Crônicas de uma vida não anunciada - Luana, a filha da luz.
Aquele não seria um dia normal. Bem pensando, a normalidade dos nossos dias talvez esteja lado a lado com o inesperado; aquilo que nunca o estamos aguardando. Mas eu precisava vê-los; Mais ainda, necessitava sentir um pouco na pele as suas necessidades. Isso já era coisa de costume. Toda vez que a vida hodierna dava-me uma crua alfinetada, eu procurava entender-me sentindo as dores alhures, e esse era um lugar ideal: um local onde o perfume das rosas e o odor das mesas fartas passavam longe.
Antes vinha apenas visitá-los, trazendo algum presente para Sirizinho. O pai – o velho Siri – já tinha a pergunta soletrada na boca: “Cadê o corote?” Com Chica, a mãe, passei a levar na brincadeira. Afinal, os loucos sempre têm sua razão. E como contestar a loucura de quem nasceu apenas para vegetar na vida e sobreviver nesta “dura e bela arte de viver?”
Logo de cara, notei que agora viviam pior. Um casebre de um vão só, com paredes esburacadas e alguns “trens” jogados pelo chão. Da última vez que os deixei, estavam mais ou menos. Cuidavam de um terreno e o dono os abastecia de comida; depois fiquei sabendo que alem da comida passaram a levar bebida. Esse é o mal de muitos seres humanos – como se fosse um eterno maniqueísmo -, procuram praticar o mal onde alguém tentar fazer um bem.
“Só estou de passagem....” Tentei justificar para não ficar mais tempo. Às vezes, cansa tentar ajudar a quem não quer ser ajudado. Mas um choro, em um dos cantos do casebre, chamou-me a atenção. Um olhar triste, sobre um frágil corpinho de criança, parecia clamar por socorro. A boca suja de “toá” já mostrava a única refeição do dia. Não fiz perguntas. Sirizinho se recostou em mim e com poucas palavras selou meu destino naquele dia: “- Essa ai não vai durar muito tempo, não...” Ela já tinha mais de ano, corpo de recém nascida. Arrastava-se sobre o barro molhado, enquanto o grito da mãe se misturava ao choro reprimido.

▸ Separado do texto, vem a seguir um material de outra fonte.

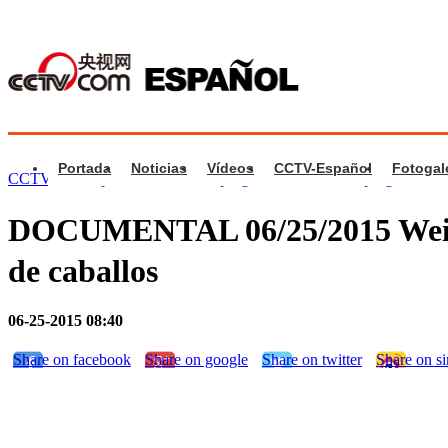
Portada
Noticias
Vídeos
CCTV-Español
Fotogal
CCTV.com Español
>
Videos de programa
>
Videos de programa
DOCUMENTAL 06/25/2015 Weisha
de caballos
06-25-2015 08:40
Share on facebook
Share on google
Share on twitter
Share on s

Não sei onde os deuses aprenderam a selar o destino dos seus filhos, mas acredito em causa e efeito; acredito que ninguém sofre porque deve sofrer – mas sim, que é através do sofrimento humano (nosso e dos outros) que evoluímos a alma. Não que eu queira acreditar em um Deus masoquista, mas num efeito cascata que a vida vai tecendo para o nosso aprendizado.
- Vou passar uns dias... – o carro ficaria estacionado durante muito tempo em frente ao casebre.
Sirizinho adorou a idéia. O velho pai, trôpego e acalentado pela bebida, não ficou atrás. Chica tomou um gole para comemorar.
Naquela noite Luana tomou um copo de leite sem “toá”.